EXERCISE INPUTS:
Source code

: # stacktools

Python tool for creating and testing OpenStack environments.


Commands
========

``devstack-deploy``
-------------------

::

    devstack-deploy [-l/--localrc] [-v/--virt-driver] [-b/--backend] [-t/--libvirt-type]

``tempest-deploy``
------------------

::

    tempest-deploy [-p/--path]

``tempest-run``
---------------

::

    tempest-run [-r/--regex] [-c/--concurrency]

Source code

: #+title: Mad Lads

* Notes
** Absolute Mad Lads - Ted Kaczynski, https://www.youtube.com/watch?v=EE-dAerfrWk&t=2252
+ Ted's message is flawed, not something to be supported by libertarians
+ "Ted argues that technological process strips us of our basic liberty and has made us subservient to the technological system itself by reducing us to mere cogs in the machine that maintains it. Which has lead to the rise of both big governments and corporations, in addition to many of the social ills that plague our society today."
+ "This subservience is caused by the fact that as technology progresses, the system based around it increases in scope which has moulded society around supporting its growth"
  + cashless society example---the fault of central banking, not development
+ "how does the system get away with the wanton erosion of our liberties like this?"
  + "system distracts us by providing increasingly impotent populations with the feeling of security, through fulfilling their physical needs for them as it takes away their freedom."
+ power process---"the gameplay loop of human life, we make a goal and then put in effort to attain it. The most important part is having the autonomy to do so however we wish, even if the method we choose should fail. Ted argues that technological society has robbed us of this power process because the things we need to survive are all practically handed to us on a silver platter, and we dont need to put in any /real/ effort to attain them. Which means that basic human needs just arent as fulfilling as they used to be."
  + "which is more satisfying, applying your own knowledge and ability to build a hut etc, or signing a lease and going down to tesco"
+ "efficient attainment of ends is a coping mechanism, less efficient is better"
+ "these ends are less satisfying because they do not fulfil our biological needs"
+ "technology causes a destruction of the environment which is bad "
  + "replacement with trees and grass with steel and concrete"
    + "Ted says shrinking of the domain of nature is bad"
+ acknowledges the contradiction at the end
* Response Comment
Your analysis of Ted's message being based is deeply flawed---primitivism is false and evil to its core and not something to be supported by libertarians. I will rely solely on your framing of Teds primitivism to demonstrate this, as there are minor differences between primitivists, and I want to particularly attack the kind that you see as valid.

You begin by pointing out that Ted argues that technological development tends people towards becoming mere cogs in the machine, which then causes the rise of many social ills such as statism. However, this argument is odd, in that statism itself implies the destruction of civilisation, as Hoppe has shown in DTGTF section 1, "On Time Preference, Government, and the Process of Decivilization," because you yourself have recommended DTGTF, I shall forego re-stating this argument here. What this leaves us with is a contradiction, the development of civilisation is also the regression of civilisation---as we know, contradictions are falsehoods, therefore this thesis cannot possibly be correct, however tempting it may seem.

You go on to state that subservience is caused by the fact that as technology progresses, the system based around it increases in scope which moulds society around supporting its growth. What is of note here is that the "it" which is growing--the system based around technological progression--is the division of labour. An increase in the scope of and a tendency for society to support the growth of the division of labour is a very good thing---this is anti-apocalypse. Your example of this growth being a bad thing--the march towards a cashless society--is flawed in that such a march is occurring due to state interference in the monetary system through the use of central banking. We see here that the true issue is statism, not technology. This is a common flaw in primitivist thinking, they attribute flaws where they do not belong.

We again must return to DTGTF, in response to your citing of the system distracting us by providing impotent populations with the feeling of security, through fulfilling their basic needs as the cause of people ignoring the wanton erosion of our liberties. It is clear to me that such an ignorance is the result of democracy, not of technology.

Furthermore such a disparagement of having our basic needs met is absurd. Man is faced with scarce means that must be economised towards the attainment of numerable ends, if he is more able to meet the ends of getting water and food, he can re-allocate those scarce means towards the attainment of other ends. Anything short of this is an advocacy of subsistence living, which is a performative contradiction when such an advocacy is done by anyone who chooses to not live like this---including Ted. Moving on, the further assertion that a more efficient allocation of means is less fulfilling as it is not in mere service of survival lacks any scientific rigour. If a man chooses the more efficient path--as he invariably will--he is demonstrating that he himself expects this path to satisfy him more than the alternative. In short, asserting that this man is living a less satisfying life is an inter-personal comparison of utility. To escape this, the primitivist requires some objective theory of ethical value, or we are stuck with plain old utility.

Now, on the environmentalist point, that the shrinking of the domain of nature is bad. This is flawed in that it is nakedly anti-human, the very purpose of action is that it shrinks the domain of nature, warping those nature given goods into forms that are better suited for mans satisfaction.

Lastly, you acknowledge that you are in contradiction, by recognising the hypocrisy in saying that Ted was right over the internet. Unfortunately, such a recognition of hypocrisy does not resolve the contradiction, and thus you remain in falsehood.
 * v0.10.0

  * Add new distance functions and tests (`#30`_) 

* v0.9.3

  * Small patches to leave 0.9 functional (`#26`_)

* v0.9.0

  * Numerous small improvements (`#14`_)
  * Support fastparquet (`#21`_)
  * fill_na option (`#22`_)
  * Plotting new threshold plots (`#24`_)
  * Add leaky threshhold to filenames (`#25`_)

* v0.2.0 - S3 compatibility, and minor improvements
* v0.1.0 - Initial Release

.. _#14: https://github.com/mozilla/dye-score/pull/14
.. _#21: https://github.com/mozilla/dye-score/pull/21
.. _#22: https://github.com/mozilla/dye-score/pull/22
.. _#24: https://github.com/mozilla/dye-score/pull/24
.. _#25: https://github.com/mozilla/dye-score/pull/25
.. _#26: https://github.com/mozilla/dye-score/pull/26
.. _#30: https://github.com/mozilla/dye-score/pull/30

WORK REQUEST:
In how many lines of the listing does the word "improvements" appear? Give the number by itself.

SOLUTION TO THE EXERCISE:
2